= Trett =

Weight of impurities calculated in the sale of bulk goods

Trett (or tret) was an allowance made up until the early 19th century, for waste, dust, and other impurity in items in commerce, generally amounting to 4 lb in each 104 lb (3.85%). It fell into disuse because merchants preferred to simply adjust the price, rather than make a calculation for trett.

==Usage==
Trett was most commonly used in calculating the true weight for imported commodities to Great Britain which would be sold by the pound avoirdupois. From the gross weight, tare weight would be deducted, to account for the weight of any container that the commodity was enclosed in. The remainder was known as the suttle.

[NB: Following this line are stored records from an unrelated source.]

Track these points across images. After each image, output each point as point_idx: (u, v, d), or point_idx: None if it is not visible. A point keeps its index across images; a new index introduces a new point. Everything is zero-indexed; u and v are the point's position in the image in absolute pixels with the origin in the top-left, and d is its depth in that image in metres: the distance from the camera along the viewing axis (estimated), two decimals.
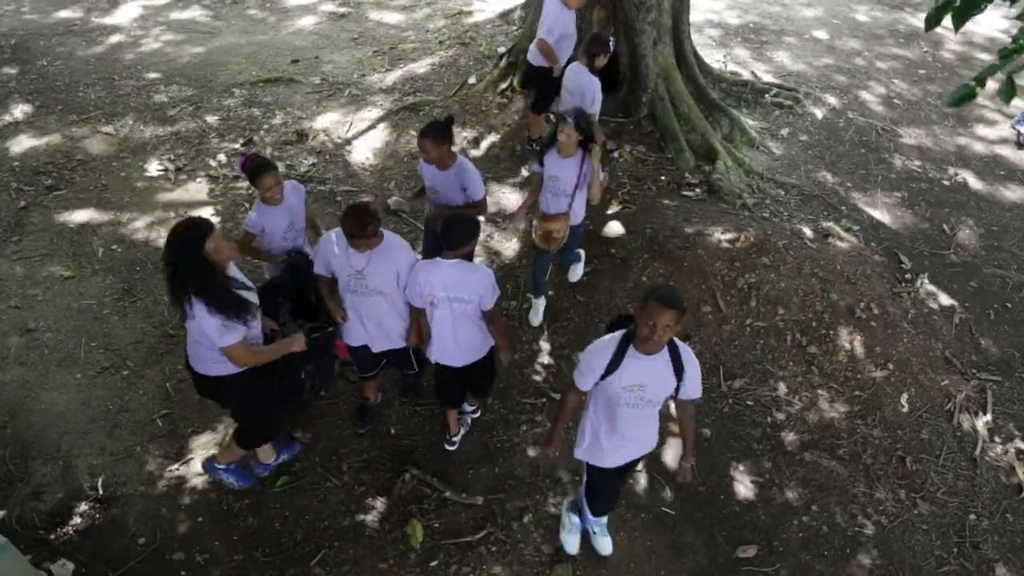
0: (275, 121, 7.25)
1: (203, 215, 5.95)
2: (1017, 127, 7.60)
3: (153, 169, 6.56)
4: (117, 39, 8.75)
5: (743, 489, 4.35)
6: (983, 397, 4.97)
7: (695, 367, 3.10)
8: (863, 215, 6.46)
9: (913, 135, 7.59)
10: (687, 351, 3.09)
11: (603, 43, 5.29)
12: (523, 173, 6.51)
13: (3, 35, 8.64)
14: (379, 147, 6.92)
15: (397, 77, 7.93)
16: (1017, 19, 2.79)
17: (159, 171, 6.54)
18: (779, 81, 8.17)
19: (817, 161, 7.06)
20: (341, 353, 4.21)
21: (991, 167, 7.26)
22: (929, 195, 6.81)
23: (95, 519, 4.00)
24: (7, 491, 4.08)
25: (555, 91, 5.98)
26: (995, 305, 5.70)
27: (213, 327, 3.21)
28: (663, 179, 6.42)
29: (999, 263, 6.11)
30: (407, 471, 4.25)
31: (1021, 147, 7.52)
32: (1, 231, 5.79)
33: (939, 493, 4.42)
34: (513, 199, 6.22)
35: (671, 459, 4.40)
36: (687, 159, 6.54)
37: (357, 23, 9.38)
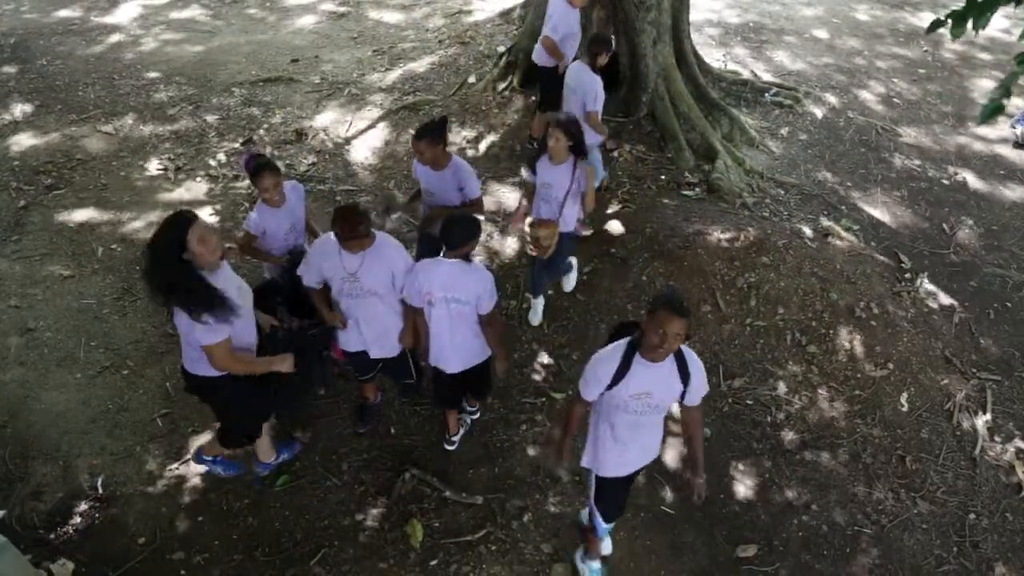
0: (275, 120, 7.25)
1: (203, 214, 5.97)
2: (1016, 127, 7.60)
3: (153, 168, 6.56)
4: (117, 38, 8.75)
5: (743, 488, 4.35)
6: (983, 396, 4.97)
7: (701, 373, 3.08)
8: (863, 214, 6.46)
9: (913, 134, 7.59)
10: (692, 356, 3.07)
11: (606, 42, 5.29)
12: (523, 173, 6.51)
13: (3, 34, 8.64)
14: (379, 146, 6.92)
15: (397, 76, 7.93)
16: None
17: (159, 170, 6.54)
18: (779, 80, 8.17)
19: (817, 160, 7.06)
20: (338, 355, 4.20)
21: (991, 166, 7.26)
22: (929, 194, 6.81)
23: (95, 519, 4.00)
24: (7, 491, 4.08)
25: (560, 91, 5.98)
26: (995, 304, 5.70)
27: (192, 325, 3.19)
28: (663, 178, 6.42)
29: (999, 262, 6.11)
30: (407, 471, 4.25)
31: (1019, 147, 7.52)
32: (1, 230, 5.79)
33: (939, 492, 4.42)
34: (513, 198, 6.22)
35: (671, 459, 4.41)
36: (687, 158, 6.54)
37: (357, 22, 9.38)
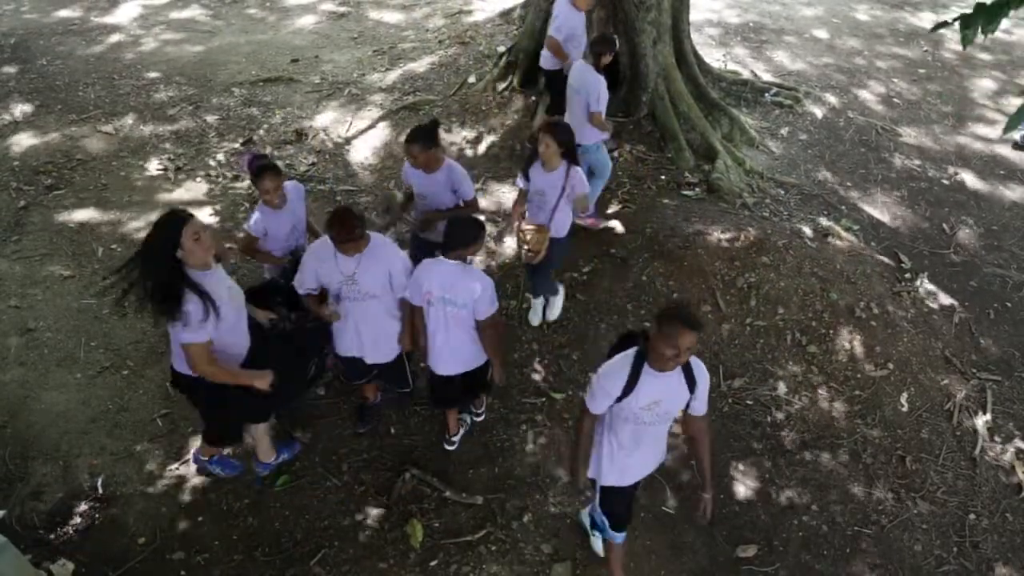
0: (275, 120, 7.25)
1: (203, 214, 5.97)
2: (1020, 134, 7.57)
3: (153, 168, 6.56)
4: (117, 38, 8.76)
5: (743, 489, 4.36)
6: (983, 396, 4.97)
7: (706, 380, 3.08)
8: (863, 214, 6.46)
9: (913, 134, 7.59)
10: (698, 363, 3.06)
11: (610, 42, 5.29)
12: (518, 181, 6.49)
13: (3, 34, 8.64)
14: (379, 146, 6.92)
15: (397, 76, 7.93)
16: None
17: (159, 170, 6.54)
18: (779, 80, 8.16)
19: (817, 160, 7.06)
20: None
21: (991, 166, 7.25)
22: (929, 194, 6.81)
23: (95, 519, 4.00)
24: (7, 491, 4.08)
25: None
26: (995, 304, 5.70)
27: (174, 323, 3.21)
28: (663, 178, 6.42)
29: (999, 262, 6.11)
30: (407, 471, 4.25)
31: (1018, 147, 7.51)
32: (1, 231, 5.79)
33: (939, 492, 4.42)
34: (512, 198, 6.21)
35: (671, 460, 4.40)
36: (687, 158, 6.54)
37: (357, 22, 9.38)
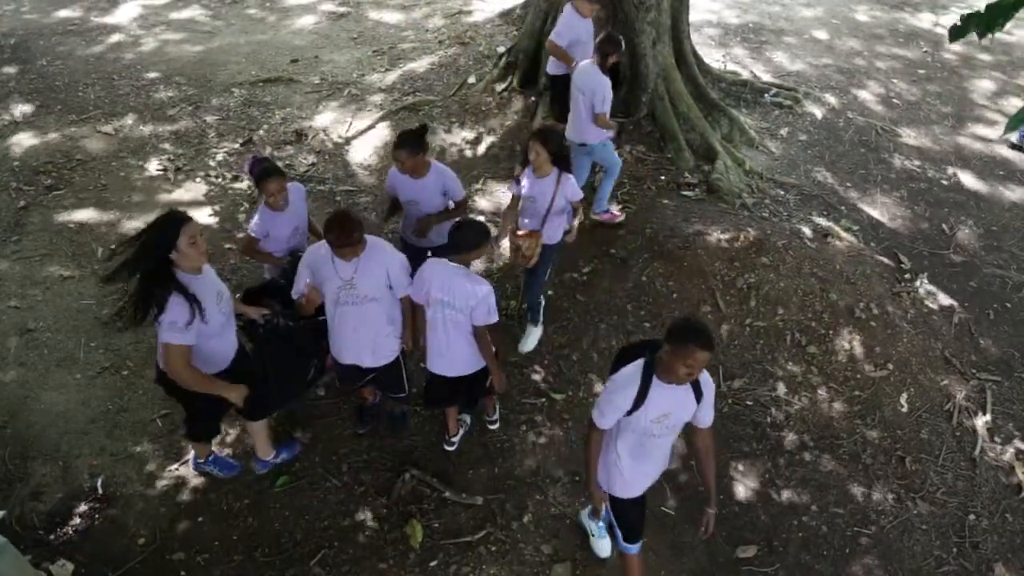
0: (274, 121, 7.25)
1: (202, 214, 5.97)
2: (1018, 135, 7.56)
3: (153, 169, 6.56)
4: (116, 39, 8.75)
5: (743, 489, 4.36)
6: (982, 397, 4.97)
7: (712, 389, 3.08)
8: (862, 215, 6.46)
9: (912, 135, 7.59)
10: (704, 373, 3.03)
11: (617, 43, 5.28)
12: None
13: (3, 35, 8.64)
14: (378, 147, 6.92)
15: (396, 77, 7.93)
16: None
17: (159, 171, 6.54)
18: (778, 81, 8.17)
19: (816, 161, 7.07)
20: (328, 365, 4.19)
21: (990, 167, 7.26)
22: (928, 195, 6.81)
23: (95, 519, 4.00)
24: (7, 491, 4.08)
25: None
26: (994, 305, 5.70)
27: (160, 321, 3.22)
28: (663, 179, 6.42)
29: (998, 263, 6.11)
30: (407, 471, 4.25)
31: (1015, 147, 7.51)
32: (1, 231, 5.79)
33: (938, 493, 4.42)
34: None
35: (672, 463, 4.40)
36: (686, 159, 6.54)
37: (356, 22, 9.38)
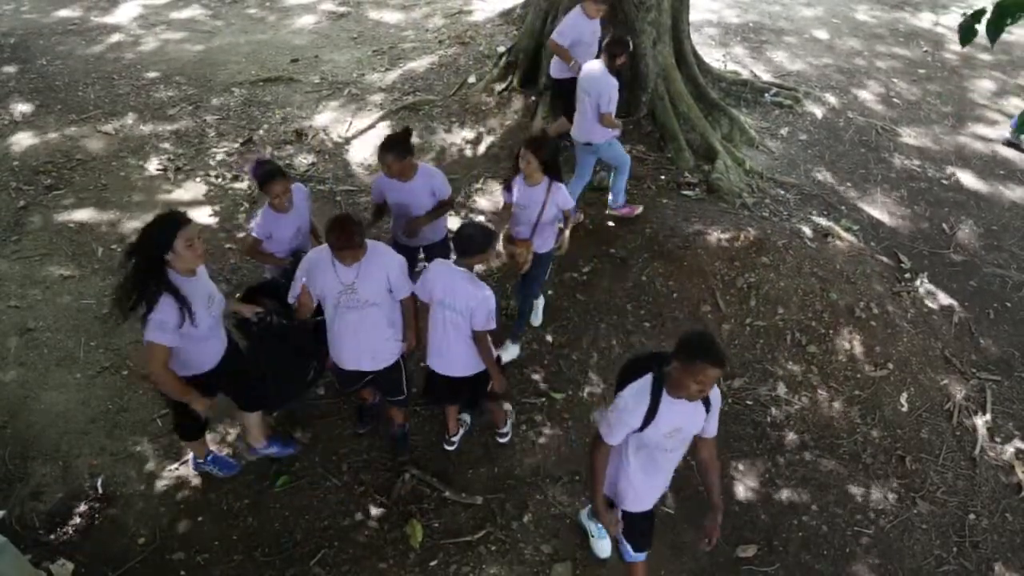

Trett was deducted from the suttle at the rate of four pounds for every 104 pounds of commodity, to take account of any dust, sand, and other impurity included in the suttle. The remainder, after trett was deducted, became known as the "neat weight" or "nett weight", a term used in common for commodities in which no trett was to be deducted, but from which tare had been deducted.

==Disuse==
By the early 19th century, trett had fallen into disuse,
with merchants preferring to make allowances in the price for any impurity, as such allowance was far easier than the arithmetic calculation for trett. It was not used at custom houses, nor was it available at the British East India Company's warehouses.

==In Ireland==
Trett varied considerably from the British usage, for goods in Ireland. For most goods there, trett was deducted at the rate of 1 pound per 112 pounds (0.89%). However, in Cork, trett was deducted after tare for wool at the rate of 8 pounds per 20 stone (2.86%), and in Dublin 8 pounds per 21 stone (2.72%). Additionally in Dublin, trett was deducted at the rate of 2 lb per large cask of butter, 4 lb per raw hide, and 8 lb per beef carcasse.